[Data items]
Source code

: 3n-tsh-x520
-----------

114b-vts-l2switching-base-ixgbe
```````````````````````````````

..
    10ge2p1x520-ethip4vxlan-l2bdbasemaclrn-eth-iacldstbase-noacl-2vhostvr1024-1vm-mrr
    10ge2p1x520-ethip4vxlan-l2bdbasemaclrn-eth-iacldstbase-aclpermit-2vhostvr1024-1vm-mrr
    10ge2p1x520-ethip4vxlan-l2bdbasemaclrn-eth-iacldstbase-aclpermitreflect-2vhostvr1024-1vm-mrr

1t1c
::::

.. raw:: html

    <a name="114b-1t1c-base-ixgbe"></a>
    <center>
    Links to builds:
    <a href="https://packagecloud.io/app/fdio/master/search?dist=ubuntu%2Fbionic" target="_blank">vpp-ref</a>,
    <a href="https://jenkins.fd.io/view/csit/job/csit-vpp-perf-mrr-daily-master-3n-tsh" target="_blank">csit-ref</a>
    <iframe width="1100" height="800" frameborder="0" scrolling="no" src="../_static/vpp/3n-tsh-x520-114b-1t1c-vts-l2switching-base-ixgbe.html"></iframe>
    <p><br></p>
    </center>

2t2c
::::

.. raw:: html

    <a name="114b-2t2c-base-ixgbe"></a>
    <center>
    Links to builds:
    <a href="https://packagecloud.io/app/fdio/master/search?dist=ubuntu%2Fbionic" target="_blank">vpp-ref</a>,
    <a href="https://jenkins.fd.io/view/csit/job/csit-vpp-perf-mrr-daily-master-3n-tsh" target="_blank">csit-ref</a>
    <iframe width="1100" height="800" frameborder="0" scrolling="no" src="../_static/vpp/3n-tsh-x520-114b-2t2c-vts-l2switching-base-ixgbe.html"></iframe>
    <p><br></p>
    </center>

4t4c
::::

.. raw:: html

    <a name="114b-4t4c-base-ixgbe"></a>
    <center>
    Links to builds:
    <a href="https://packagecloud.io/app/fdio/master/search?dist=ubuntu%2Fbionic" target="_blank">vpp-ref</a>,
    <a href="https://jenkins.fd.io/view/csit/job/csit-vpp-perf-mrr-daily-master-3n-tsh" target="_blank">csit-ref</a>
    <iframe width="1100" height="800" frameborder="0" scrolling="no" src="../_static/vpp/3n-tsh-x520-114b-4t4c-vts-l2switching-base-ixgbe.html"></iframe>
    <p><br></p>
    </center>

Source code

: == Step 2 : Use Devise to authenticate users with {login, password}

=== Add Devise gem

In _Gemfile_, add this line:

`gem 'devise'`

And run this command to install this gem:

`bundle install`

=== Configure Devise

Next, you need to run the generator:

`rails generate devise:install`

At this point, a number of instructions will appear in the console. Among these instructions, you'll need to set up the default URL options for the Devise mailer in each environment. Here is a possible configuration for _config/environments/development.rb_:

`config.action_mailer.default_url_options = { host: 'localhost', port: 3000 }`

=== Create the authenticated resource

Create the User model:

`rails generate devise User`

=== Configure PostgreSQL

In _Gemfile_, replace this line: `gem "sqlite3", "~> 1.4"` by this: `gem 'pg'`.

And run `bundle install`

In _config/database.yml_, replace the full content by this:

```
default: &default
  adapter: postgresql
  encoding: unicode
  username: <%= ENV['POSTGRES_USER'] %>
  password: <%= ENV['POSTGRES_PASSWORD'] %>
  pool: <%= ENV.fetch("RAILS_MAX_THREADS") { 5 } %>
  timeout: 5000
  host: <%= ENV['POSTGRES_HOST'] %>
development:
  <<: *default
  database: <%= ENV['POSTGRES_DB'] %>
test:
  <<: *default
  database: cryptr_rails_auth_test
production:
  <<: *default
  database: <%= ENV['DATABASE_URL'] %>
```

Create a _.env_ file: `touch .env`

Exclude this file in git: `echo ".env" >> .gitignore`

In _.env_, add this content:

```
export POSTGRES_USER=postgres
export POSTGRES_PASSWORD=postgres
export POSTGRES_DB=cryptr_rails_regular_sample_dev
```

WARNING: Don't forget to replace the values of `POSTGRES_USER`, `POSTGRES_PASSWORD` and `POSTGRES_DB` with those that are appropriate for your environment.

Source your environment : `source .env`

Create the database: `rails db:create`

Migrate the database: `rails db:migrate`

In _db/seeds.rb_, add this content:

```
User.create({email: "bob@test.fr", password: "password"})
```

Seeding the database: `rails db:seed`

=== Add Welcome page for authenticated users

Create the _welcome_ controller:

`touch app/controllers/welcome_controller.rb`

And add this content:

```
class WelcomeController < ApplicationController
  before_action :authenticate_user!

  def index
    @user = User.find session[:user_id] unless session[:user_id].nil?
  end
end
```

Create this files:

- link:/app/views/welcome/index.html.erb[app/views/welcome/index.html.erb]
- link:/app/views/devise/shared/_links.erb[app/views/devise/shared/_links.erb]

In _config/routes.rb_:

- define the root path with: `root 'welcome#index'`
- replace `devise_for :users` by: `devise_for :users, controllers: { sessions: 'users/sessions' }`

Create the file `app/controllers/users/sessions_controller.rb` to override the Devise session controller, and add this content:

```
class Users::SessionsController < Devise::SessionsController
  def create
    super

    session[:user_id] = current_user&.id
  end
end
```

__Instructions to follow__: Your answer must be an exact transcription of every record above.

__Task answer__:
Source code

: 3n-tsh-x520
-----------

114b-vts-l2switching-base-ixgbe
```````````````````````````````

..
    10ge2p1x520-ethip4vxlan-l2bdbasemaclrn-eth-iacldstbase-noacl-2vhostvr1024-1vm-mrr
    10ge2p1x520-ethip4vxlan-l2bdbasemaclrn-eth-iacldstbase-aclpermit-2vhostvr1024-1vm-mrr
    10ge2p1x520-ethip4vxlan-l2bdbasemaclrn-eth-iacldstbase-aclpermitreflect-2vhostvr1024-1vm-mrr

1t1c
::::

.. raw:: html

    <a name="114b-1t1c-base-ixgbe"></a>
    <center>
    Links to builds:
    <a href="https://packagecloud.io/app/fdio/master/search?dist=ubuntu%2Fbionic" target="_blank">vpp-ref</a>,
    <a href="https://jenkins.fd.io/view/csit/job/csit-vpp-perf-mrr-daily-master-3n-tsh" target="_blank">csit-ref</a>
    <iframe width="1100" height="800" frameborder="0" scrolling="no" src="../_static/vpp/3n-tsh-x520-114b-1t1c-vts-l2switching-base-ixgbe.html"></iframe>
    <p><br></p>
    </center>

2t2c
::::

.. raw:: html

    <a name="114b-2t2c-base-ixgbe"></a>
    <center>
    Links to builds:
    <a href="https://packagecloud.io/app/fdio/master/search?dist=ubuntu%2Fbionic" target="_blank">vpp-ref</a>,
    <a href="https://jenkins.fd.io/view/csit/job/csit-vpp-perf-mrr-daily-master-3n-tsh" target="_blank">csit-ref</a>
    <iframe width="1100" height="800" frameborder="0" scrolling="no" src="../_static/vpp/3n-tsh-x520-114b-2t2c-vts-l2switching-base-ixgbe.html"></iframe>
    <p><br></p>
    </center>

4t4c
::::

.. raw:: html

    <a name="114b-4t4c-base-ixgbe"></a>
    <center>
    Links to builds:
    <a href="https://packagecloud.io/app/fdio/master/search?dist=ubuntu%2Fbionic" target="_blank">vpp-ref</a>,
    <a href="https://jenkins.fd.io/view/csit/job/csit-vpp-perf-mrr-daily-master-3n-tsh" target="_blank">csit-ref</a>
    <iframe width="1100" height="800" frameborder="0" scrolling="no" src="../_static/vpp/3n-tsh-x520-114b-4t4c-vts-l2switching-base-ixgbe.html"></iframe>
    <p><br></p>
    </center>

Source code

: == Step 2 : Use Devise to authenticate users with {login, password}

=== Add Devise gem

In _Gemfile_, add this line:

`gem 'devise'`

And run this command to install this gem:

`bundle install`

=== Configure Devise

Next, you need to run the generator:

`rails generate devise:install`

At this point, a number of instructions will appear in the console. Among these instructions, you'll need to set up the default URL options for the Devise mailer in each environment. Here is a possible configuration for _config/environments/development.rb_:

`config.action_mailer.default_url_options = { host: 'localhost', port: 3000 }`

=== Create the authenticated resource

Create the User model:

`rails generate devise User`

=== Configure PostgreSQL

In _Gemfile_, replace this line: `gem "sqlite3", "~> 1.4"` by this: `gem 'pg'`.

And run `bundle install`

In _config/database.yml_, replace the full content by this:

```
default: &default
  adapter: postgresql
  encoding: unicode
  username: <%= ENV['POSTGRES_USER'] %>
  password: <%= ENV['POSTGRES_PASSWORD'] %>
  pool: <%= ENV.fetch("RAILS_MAX_THREADS") { 5 } %>
  timeout: 5000
  host: <%= ENV['POSTGRES_HOST'] %>
development:
  <<: *default
  database: <%= ENV['POSTGRES_DB'] %>
test:
  <<: *default
  database: cryptr_rails_auth_test
production:
  <<: *default
  database: <%= ENV['DATABASE_URL'] %>
```

Create a _.env_ file: `touch .env`

Exclude this file in git: `echo ".env" >> .gitignore`

In _.env_, add this content:

```
export POSTGRES_USER=postgres
export POSTGRES_PASSWORD=postgres
export POSTGRES_DB=cryptr_rails_regular_sample_dev
```

WARNING: Don't forget to replace the values of `POSTGRES_USER`, `POSTGRES_PASSWORD` and `POSTGRES_DB` with those that are appropriate for your environment.

Source your environment : `source .env`

Create the database: `rails db:create`

Migrate the database: `rails db:migrate`

In _db/seeds.rb_, add this content:

```
User.create({email: "bob@test.fr", password: "password"})
```

Seeding the database: `rails db:seed`

=== Add Welcome page for authenticated users

Create the _welcome_ controller:

`touch app/controllers/welcome_controller.rb`

And add this content:

```
class WelcomeController < ApplicationController
  before_action :authenticate_user!

  def index
    @user = User.find session[:user_id] unless session[:user_id].nil?
  end
end
```

Create this files:

- link:/app/views/welcome/index.html.erb[app/views/welcome/index.html.erb]
- link:/app/views/devise/shared/_links.erb[app/views/devise/shared/_links.erb]

In _config/routes.rb_:

- define the root path with: `root 'welcome#index'`
- replace `devise_for :users` by: `devise_for :users, controllers: { sessions: 'users/sessions' }`

Create the file `app/controllers/users/sessions_controller.rb` to override the Devise session controller, and add this content:

```
class Users::SessionsController < Devise::SessionsController
  def create
    super

    session[:user_id] = current_user&.id
  end
end
```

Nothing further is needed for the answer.